Raúl Guajardo Cantú
Una de las principales ofertas de Samuel García como candidato, fue la de mejorar la movilidad del estado, principalmente la del área metropolitana de Monterrey. De hecho su coordinador de campaña fue un reconocido experto en el tema, quien pasó a ocupar la secretaría correspondiente una vez ganadas las elecciones.
Esfuerzos por mejorar la movilidad ha habido, se están construyendo 2 líneas del Metro, una tercera fue rechazada por vecinos que deseaban que fuera subterránea, y se ha estado incrementando el número de unidades del transporte público, según el gobierno se alcanzará la cantidad de 4 mil unidades nuevas para el sistema MuevoLeón.
La pregunta es ¿por qué no mejora la movilidad y las personas continúan malgastando parte importante de su tiempo en trasladarse a sus actividades?
Una parte de la respuesta tiene que ver con el retraso en la construcción del Metro, es evidente que no se puede construir el equivalente a todos los kilómetros existentes hasta ahora de este medio de transporte de un día para otro. Eso se entiende.
Lo que no se entiende es que no se tomaran medidas, como la reestructuración de rutas alimentadoras a las líneas existentes del Metro y avanzar en el Sintram cuando hay alternativas baratas y hasta gratuitas para organizar y mejorar la movilidad de una población como la del área metropolitana.
Samuel se vendió a sí mismo como un político moderno, promotor de soluciones tecnológicas y muchos le compraron el discurso, pero gran parte quedó en eso: un discurso. Ejemplo de ello fue su oferta de crear una aplicación mediante la cual los usuarios del transporte urbano podrían saber dónde estaba la unidad que esperaban y cuánto tiempo tendrían que esperarla, ya no digamos si tendrían oportunidad de abordarla.

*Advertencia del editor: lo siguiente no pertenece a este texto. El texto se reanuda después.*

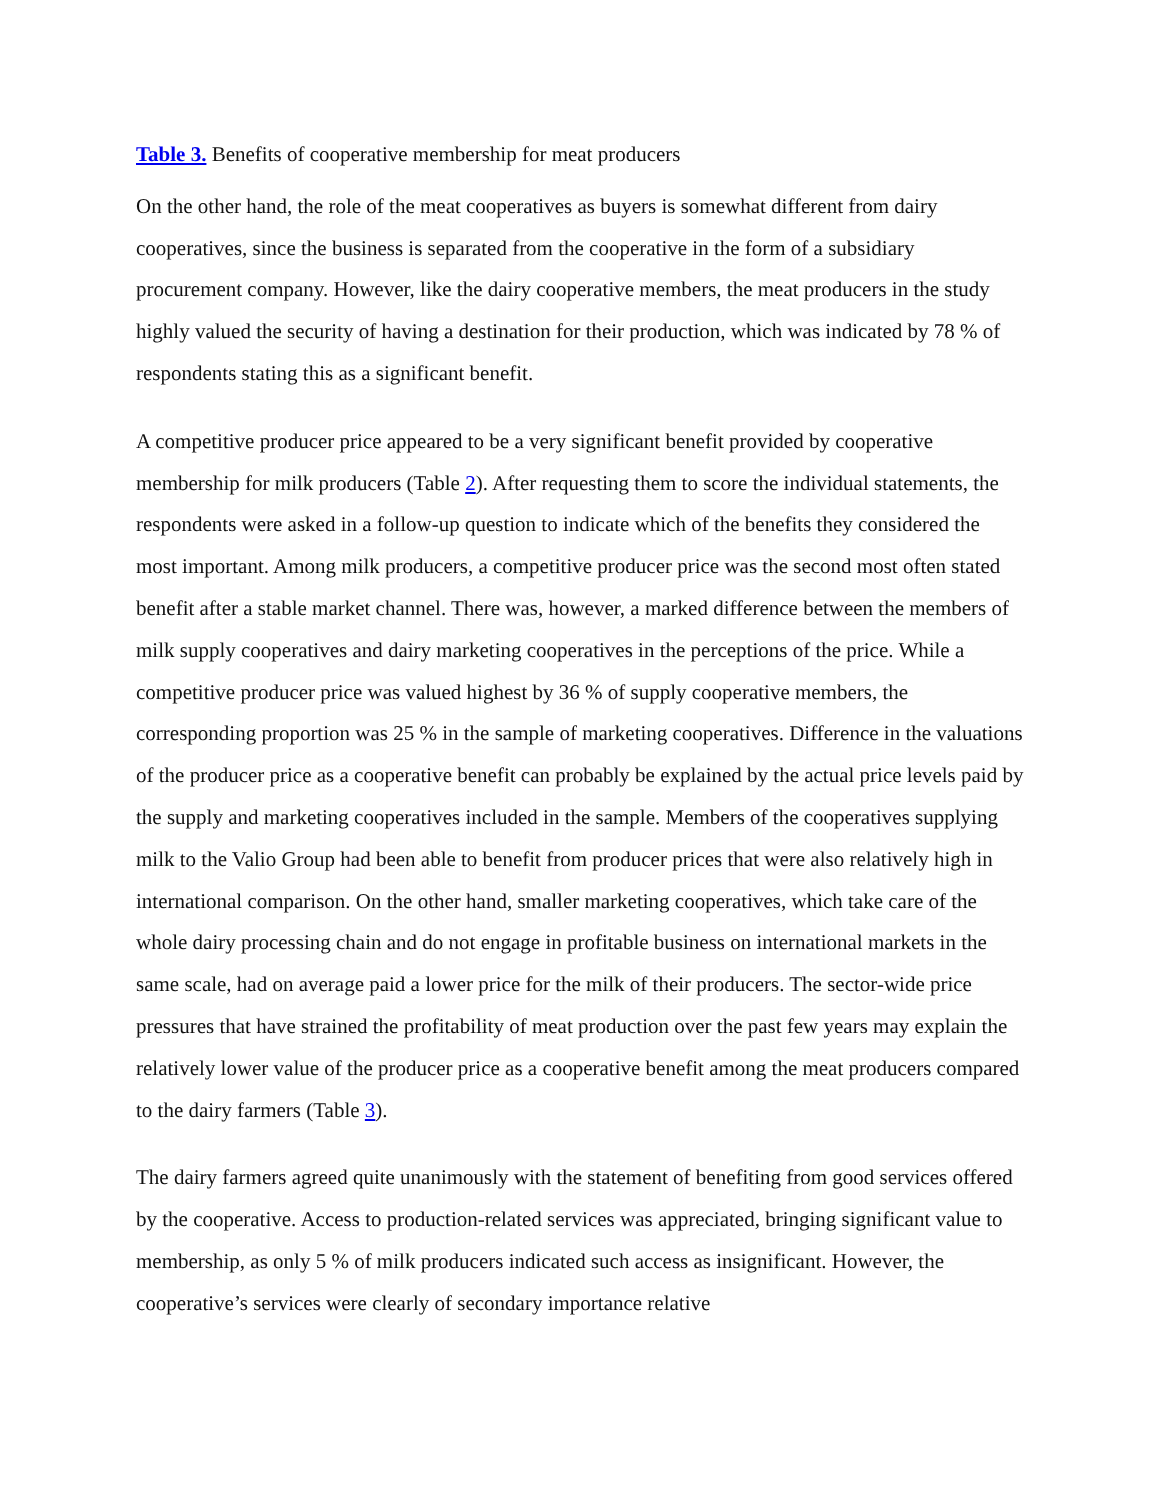Table 3. Benefits of cooperative membership for meat producers
On the other hand, the role of the meat cooperatives as buyers is somewhat different from dairy cooperatives, since the business is separated from the cooperative in the form of a subsidiary procurement company. However, like the dairy cooperative members, the meat producers in the study highly valued the security of having a destination for their production, which was indicated by 78 % of respondents stating this as a significant benefit.
A competitive producer price appeared to be a very significant benefit provided by cooperative membership for milk producers (Table 2). After requesting them to score the individual statements, the respondents were asked in a follow-up question to indicate which of the benefits they considered the most important. Among milk producers, a competitive producer price was the second most often stated benefit after a stable market channel. There was, however, a marked difference between the members of milk supply cooperatives and dairy marketing cooperatives in the perceptions of the price. While a competitive producer price was valued highest by 36 % of supply cooperative members, the corresponding proportion was 25 % in the sample of marketing cooperatives. Difference in the valuations of the producer price as a cooperative benefit can probably be explained by the actual price levels paid by the supply and marketing cooperatives included in the sample. Members of the cooperatives supplying milk to the Valio Group had been able to benefit from producer prices that were also relatively high in international comparison. On the other hand, smaller marketing cooperatives, which take care of the whole dairy processing chain and do not engage in profitable business on international markets in the same scale, had on average paid a lower price for the milk of their producers. The sector-wide price pressures that have strained the profitability of meat production over the past few years may explain the relatively lower value of the producer price as a cooperative benefit among the meat producers compared to the dairy farmers (Table 3).
The dairy farmers agreed quite unanimously with the statement of benefiting from good services offered by the cooperative. Access to production-related services was appreciated, bringing significant value to membership, as only 5 % of milk producers indicated such access as insignificant. However, the cooperative’s services were clearly of secondary importance relative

Lo que hoy tienen los usuarios es una muy rudimentaria App con la cual pueden pagar las tarifas del transporte y más o menos checar por dónde se desplaza la unidad que esperan, siempre y cuando sea de Transmetro. Poco que ver con las aplicaciones que se utilizan en otros países.
Si se hubieran tomado medidas para mejorar la movilidad mientras se construyen las líneas del Metro, quizá no estaríamos viviendo el caos que se vive actualmente en ese rubro.
Hay avances, no se puede negar, pero resultan insuficientes ante la complejidad del problema que representa la movilidad del estado.
Nos parece que, así como se careció de proyectos ejecutivos en las obras relevantes del gobierno de Samuel, así también se careció de un plan maestro que permitiera alcanzar mejoras, así fueran parciales, en este rubro, mientras se construyen las grandes obras y se desarrollan las alternativas tecnológicas necesarias.
Pero no, hubo buenas intenciones, inversión importante y buenos diagnósticos, seguidos de decisiones apresuradas, ejecución desmañada de las obras y mucho despliegue publicitario, seguido de resultados mucho menores de lo esperado.
Seguramente Samuel adquirió experiencia, es una lástima que no le servirá de nada a Nuevo León, ni a sus habitantes.
En fin, continuaremos analizando en otras colaboraciones los claroscuros de Samuel García.